The SVP has pushed back against these warnings, arguing that the cap will not cripple healthcare. Party leaders say the initiative still allows up to 40,000 new immigrants to enter the country each year, and they are calling for expanded training programs to increase the number of native Swiss healthcare workers. SVP parliamentarian Thomas Blasi, an independent pharmacist based in Geneva, also argued that overreliance on foreign workers has actually harmed young Swiss health graduates. “Despite the urgent need for healthcare staff, our young graduates cannot find employment because we prefer to rely on foreign workers,” he claimed.
But healthcare leaders and sector representatives reject that argument, pointing to persistent data showing a chronic shortage of domestic candidates for open roles. The demanding nature of care work and relatively uncompetitive salaries have long discouraged many Swiss nationals from entering the field, they say, leaving foreign workers to fill the gap. A broad alliance of major healthcare groups — including the Swiss National Association of Hospitals and Clinics and the Swiss Nurses’ Association — has formed a dedicated committee to campaign against the proposal, which they have labeled the SVP’s “chaos initiative” that directly endangers patient lives.
The committee warns that understaffing from an immigration cap would force facilities to rely on underqualified personnel, leading to a measurable increase in mortality risk, particularly for patients in emergency care settings. Official data from the Swiss Medical Association (FMH) backs up the sector’s claims of structural dependence on foreign-trained workers: 43 percent of all practicing doctors in Switzerland are trained abroad, and that share continues to grow each year. FMH vice-president Philippe Eggimann told Swiss newspaper Le Temps that Swiss universities only graduate between 1,200 and 1,300 new medical professionals each year, while the system needs 3,500 to 4,000 new doctors annually to meet demand.

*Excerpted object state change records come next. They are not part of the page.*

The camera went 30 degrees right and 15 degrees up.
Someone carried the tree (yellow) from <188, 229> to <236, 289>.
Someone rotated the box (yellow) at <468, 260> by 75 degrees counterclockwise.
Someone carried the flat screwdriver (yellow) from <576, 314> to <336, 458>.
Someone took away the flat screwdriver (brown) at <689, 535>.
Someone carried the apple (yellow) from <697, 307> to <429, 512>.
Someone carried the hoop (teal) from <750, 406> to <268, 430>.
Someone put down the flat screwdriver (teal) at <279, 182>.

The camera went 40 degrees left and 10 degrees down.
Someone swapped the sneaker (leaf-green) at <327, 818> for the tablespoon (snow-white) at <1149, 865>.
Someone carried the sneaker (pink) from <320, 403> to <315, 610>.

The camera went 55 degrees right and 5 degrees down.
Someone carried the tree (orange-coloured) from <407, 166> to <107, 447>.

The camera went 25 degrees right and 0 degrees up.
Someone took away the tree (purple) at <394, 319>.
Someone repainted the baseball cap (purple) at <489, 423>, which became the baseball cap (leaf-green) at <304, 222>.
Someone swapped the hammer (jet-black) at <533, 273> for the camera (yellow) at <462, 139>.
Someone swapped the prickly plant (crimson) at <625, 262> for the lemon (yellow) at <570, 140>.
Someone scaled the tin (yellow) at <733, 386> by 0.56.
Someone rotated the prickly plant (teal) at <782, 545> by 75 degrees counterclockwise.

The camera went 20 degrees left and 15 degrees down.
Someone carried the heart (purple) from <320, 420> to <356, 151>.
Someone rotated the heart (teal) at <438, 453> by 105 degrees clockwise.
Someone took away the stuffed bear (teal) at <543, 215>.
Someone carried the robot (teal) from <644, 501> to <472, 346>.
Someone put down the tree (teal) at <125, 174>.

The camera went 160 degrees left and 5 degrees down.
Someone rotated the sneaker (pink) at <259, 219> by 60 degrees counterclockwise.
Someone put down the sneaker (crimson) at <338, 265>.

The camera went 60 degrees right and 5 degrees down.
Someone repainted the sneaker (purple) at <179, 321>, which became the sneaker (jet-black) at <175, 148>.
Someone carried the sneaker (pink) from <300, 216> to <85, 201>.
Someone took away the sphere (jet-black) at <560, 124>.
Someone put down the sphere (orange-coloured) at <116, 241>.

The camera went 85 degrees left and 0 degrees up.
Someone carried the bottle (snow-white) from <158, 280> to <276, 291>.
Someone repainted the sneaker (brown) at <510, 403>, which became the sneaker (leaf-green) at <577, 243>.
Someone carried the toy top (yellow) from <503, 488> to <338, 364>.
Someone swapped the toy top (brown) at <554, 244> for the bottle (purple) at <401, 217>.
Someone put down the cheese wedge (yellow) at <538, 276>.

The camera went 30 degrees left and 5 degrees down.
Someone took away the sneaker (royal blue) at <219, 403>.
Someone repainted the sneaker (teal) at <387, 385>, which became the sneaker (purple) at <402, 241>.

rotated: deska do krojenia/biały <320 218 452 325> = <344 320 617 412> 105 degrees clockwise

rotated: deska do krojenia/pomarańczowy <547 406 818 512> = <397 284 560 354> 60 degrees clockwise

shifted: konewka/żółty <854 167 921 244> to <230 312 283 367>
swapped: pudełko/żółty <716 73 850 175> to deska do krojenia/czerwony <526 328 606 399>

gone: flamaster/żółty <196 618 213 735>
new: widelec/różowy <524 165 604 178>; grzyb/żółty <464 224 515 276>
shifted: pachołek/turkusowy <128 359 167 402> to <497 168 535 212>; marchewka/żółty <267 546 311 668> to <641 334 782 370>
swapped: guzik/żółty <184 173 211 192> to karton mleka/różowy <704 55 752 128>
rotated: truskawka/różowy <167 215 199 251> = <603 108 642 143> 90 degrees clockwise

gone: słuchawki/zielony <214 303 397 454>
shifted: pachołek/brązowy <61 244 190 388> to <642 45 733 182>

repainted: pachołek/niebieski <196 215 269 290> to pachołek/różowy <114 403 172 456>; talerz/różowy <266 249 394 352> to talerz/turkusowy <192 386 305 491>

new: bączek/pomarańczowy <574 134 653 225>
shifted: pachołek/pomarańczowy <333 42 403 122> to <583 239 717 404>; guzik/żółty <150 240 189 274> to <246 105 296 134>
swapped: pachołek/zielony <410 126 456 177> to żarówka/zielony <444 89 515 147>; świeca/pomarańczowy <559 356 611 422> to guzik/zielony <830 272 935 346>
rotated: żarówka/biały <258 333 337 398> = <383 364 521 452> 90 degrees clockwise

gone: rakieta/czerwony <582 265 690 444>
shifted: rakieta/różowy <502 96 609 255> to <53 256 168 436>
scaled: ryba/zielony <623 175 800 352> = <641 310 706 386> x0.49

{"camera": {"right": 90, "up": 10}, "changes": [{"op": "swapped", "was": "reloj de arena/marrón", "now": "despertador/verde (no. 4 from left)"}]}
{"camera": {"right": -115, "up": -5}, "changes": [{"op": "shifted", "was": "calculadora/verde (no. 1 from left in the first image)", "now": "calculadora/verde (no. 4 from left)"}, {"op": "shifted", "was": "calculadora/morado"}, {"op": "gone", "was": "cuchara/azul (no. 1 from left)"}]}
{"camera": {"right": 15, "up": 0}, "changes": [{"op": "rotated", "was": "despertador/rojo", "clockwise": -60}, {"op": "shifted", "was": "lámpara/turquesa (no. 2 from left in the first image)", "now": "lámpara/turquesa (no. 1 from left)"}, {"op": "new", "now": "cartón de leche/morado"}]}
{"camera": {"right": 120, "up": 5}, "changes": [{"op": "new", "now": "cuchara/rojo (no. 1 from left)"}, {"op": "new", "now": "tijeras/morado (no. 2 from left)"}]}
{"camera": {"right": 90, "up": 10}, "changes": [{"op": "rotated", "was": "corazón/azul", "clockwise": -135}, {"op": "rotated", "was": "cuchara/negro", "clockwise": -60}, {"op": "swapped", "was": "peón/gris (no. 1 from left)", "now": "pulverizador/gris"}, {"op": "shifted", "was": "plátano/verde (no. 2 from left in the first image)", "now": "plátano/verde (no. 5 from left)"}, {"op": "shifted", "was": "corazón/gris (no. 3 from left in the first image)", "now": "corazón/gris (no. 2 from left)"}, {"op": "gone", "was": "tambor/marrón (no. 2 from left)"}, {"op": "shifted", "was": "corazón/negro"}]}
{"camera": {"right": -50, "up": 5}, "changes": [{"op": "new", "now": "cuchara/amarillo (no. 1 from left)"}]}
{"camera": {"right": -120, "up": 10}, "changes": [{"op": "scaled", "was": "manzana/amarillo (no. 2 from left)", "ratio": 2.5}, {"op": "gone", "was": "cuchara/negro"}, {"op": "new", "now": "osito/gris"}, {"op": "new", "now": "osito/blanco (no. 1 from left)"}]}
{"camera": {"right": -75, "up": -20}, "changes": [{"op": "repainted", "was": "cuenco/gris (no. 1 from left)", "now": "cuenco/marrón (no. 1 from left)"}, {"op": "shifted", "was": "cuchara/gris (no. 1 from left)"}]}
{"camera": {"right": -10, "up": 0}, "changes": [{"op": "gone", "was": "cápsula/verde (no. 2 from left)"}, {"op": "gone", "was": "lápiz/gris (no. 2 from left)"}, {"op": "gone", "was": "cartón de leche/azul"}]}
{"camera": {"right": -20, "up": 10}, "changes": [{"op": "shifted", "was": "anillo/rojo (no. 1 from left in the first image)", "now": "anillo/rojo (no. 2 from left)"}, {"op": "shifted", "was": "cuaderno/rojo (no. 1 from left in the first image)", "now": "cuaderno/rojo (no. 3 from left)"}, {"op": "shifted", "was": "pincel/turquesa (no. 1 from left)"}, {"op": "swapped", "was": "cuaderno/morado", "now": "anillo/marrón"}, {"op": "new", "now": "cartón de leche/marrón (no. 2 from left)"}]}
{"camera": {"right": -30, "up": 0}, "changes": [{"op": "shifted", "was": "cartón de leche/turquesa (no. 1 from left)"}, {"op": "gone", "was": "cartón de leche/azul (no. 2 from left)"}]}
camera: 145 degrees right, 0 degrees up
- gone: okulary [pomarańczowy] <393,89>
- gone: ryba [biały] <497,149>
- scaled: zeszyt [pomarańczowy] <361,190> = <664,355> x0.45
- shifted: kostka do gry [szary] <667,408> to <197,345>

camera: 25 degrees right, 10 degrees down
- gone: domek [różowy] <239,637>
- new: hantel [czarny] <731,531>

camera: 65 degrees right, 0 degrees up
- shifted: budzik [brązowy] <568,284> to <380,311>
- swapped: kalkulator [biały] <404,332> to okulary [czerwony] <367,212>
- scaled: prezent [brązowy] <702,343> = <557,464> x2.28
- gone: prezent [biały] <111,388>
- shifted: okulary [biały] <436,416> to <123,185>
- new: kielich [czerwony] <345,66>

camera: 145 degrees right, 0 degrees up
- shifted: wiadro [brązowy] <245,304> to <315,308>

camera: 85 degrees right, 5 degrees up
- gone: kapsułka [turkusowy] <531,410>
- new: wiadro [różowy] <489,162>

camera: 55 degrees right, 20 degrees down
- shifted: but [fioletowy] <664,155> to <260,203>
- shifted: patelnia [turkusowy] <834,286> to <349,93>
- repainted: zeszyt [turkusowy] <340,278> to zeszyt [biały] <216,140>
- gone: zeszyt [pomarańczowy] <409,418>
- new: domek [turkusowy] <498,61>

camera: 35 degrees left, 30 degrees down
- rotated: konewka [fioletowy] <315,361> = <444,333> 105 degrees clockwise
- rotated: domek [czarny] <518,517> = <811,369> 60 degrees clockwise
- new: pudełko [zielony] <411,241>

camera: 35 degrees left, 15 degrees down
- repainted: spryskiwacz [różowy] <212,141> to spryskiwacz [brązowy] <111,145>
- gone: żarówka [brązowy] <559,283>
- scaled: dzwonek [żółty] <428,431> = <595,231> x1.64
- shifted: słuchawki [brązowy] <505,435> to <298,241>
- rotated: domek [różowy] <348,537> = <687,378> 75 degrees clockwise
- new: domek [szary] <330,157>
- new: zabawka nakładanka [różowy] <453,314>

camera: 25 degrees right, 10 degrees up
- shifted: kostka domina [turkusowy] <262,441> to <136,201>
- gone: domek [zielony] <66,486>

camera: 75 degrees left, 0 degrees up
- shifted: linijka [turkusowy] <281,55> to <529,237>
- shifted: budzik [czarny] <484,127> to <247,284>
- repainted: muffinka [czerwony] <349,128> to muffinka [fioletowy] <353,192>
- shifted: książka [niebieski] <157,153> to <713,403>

“The country remains far from being able to ensure the replenishment of its medical workforce on its own,” the FMH concluded. That gap is just as stark for nursing roles. At Geneva University Hospitals (HUG), one of the country’s largest public health systems, nursing director Sandra Merkli explained that the facility needs to hire 200 to 300 new nurses every year, but the local canton’s medical school only graduates 150 to 160 new nursing candidates annually. As of 2025, nearly half of HUG’s 13,000 total employees are foreign nationals: the share hits 60 percent for nursing staff, and 45 percent for physicians, reflecting a nationwide trend that leaves the sector scrambling ahead of the upcoming vote.